Текст для упражнения ->
У него по-прежнему были ноги футболиста, но на широком торсе тяжело колыхался жир, когда он ежедневно одолевал более или менее крутые подъемы на высоту не меньше 3500 метров в поисках sublivens.

 

Каждое утро в шесть, когда я отправлялся, небо было безупречно голубым. Первое невинное облачко проносилось в 7.30 утра. Более крупные парни с темными животами начинали застить солнце около 9 утра, как раз когда я выходил из тени скал и деревьев к хорошему району охоты. Около 10 утра начинался ежедневный электрический шторм в нескольких выпусках, сопровождаемый раздражительно близкой молнией, какой я не встречал ни в Скалистых горах, ни на Лонгз-Пике, что уже много значит, и потом остаток дня была облачная и дождливая погода.

 

15 июля он поднялся наверх по Томбой-Роуд. Три часа он ходил и ловил бабочек, потом прошел сквозь Сошиал-Таннел, сводчатый проход в сплошном гранитном массиве на высоте около 3200 метров. Немного дальше он обнаружил слева крутой, почти что отвесный склон, «просто какой-то зачарованный склон, с колибри и с разнокалиберными мотыльками, навещающими высокие зеленые горечавки, которые растут среди островков голубого лупина, Lupinus parviflorus, a он и оказался тем растением, которое ест моя бабочка». Ибо на этом склоне он нашел несколько свежевылупившихся самцов sublivens. Три дня спустя на том же склоне обнаружилась необыкновенно эффектная самка. За июль он поймал все на том же склоне около шестидесяти бабочек этого вида, но, облазив всю гору и даже поднявшись на высоту 4250 метров, больше нигде их не нашел11.

Для читателей Набокова Теллурид, соседний Долорес и этот очарованный склон над городом с колибри, разнокалиберными мотыльками и призовой самкой сохраняют особое, незабываемое очарование. В конце «Лолиты» Гумберт Гумберт смотрит со старой горной дороги на маленький шахтерский городок в долине и слышит, как призрачные голоса играющих детей несутся вверх по долине: «Стоя на высоком скате, я не мог наслушаться этой музыкальной вибрации, этих вспышек отдельных возгласов на фоне ровного рокотания, и тогда-то мне стало ясно, что пронзительно-безнадежный ужас состоит не в том, что Лолиты нет рядом со мной, а в том, что голоса ее нет в этом хоре». Сцена, которую описывает Гумберт, в точности совпадает с той, которую Набоков описывает в письме Эдмунду Уилсону: «Старомодный, никем не посещаемый шахтерский городок, населенный добрейшими, очаровательными людьми, — и когда идешь отсюда, с высоты 2700 м, на высоту, скажем, 3000 м, город с его жестяными крышами и застенчивыми тополями лежит, как игрушка, на плоском дне тупиковой  долины, доходящей до гигантских гранитных гор, и ты слышишь только голоса детей, играющих на улице, — восхитительно!» Когда эта сцена вошла в «Лолиту», собственно набоковское восхищение ею отразилось в не менее зачарованном, но куда более грязном и грустном мире Гумберта Гумберта. Пока Набоков пережидал дождь и ветер в мотелях, тот мир становился все более реальным12.

Набор данных ->
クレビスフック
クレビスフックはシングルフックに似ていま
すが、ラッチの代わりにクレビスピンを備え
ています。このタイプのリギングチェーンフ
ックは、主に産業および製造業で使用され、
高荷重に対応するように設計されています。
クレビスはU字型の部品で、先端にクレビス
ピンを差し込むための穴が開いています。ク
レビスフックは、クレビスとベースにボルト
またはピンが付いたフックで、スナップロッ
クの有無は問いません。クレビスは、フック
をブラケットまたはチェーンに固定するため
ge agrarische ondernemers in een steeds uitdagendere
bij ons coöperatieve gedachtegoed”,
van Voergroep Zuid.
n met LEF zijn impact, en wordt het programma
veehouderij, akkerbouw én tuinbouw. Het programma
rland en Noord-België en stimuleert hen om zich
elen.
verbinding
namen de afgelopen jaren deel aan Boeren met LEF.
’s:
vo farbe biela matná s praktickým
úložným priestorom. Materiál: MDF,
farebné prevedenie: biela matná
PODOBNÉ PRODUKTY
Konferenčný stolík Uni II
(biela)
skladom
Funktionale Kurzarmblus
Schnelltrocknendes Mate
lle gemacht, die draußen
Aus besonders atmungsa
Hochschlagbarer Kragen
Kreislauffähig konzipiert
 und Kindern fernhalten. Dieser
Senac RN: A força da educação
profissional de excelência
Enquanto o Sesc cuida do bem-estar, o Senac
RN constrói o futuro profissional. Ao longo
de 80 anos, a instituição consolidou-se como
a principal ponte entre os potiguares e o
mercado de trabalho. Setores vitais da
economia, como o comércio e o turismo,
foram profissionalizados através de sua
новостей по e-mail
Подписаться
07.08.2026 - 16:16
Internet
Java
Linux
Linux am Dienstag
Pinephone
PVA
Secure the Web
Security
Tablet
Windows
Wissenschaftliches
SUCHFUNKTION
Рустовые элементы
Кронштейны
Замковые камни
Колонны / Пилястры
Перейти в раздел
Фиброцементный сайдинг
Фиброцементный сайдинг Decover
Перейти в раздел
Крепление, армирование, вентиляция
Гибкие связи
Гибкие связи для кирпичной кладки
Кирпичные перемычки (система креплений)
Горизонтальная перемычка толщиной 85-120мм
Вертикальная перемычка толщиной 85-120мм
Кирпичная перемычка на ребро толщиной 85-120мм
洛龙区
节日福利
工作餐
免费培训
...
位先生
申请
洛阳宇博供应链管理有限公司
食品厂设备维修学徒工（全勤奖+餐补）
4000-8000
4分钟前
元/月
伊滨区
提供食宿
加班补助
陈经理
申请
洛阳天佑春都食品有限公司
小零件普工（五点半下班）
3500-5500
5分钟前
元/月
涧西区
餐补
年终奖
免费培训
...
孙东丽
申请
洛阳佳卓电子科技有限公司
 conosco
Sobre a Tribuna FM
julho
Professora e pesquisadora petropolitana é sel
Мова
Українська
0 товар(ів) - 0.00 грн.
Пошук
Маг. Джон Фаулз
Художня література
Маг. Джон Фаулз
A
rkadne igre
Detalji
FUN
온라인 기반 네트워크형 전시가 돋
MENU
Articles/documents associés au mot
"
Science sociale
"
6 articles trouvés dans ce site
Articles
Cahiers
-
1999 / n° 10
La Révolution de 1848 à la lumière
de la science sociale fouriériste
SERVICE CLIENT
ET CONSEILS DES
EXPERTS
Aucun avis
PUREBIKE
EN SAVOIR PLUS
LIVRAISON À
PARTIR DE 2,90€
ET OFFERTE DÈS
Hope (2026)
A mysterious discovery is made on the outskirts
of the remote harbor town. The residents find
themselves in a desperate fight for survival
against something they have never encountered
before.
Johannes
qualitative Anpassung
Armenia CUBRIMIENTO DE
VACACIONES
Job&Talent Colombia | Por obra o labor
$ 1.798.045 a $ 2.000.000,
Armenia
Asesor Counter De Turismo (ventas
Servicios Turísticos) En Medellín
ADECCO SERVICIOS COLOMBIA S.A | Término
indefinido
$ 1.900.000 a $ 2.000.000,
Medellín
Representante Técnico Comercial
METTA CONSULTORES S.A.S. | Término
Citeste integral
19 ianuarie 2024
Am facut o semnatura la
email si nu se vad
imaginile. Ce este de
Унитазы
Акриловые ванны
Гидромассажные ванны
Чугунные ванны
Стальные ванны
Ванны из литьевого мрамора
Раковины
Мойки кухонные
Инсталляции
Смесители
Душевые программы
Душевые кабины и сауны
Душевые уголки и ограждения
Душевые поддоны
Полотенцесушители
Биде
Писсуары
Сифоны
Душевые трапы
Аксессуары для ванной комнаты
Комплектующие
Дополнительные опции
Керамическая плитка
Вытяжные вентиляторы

Суть задания -> Продолжите текст о ловле бабочек близ Теллурида, начав сразу после его последнего предложения.

Ответ к заданию ->
В начале августа Набоковы отправились на северо-запад через Скалистые горы. Дмитрий сидел за рулем и, наводя ужас на родителей, элегантно брал крутые повороты, с которых ничего не стоило сорваться в пропасть. Они остановились на озере Дженни в Титонских горах, где Дмитрий две недели проучился скалолазанию в школе Петцольда-Эксума, карабкаясь по трудным и опасным склонам, о чем его родители, дабы избежать ночных кошмаров, старались не думать. Набоков постоянно волновался, но при этом не мог не одобрять «необычной и всепоглощающей страсти», значившей для Дмитрия то же, что бабочки для его отца. Он восторгался альпинистами, которые учили Дмитрия, и кивком узнавания приветствовал то, как их тяжелый физический труд таинственным образом превращается в духовный опыт13.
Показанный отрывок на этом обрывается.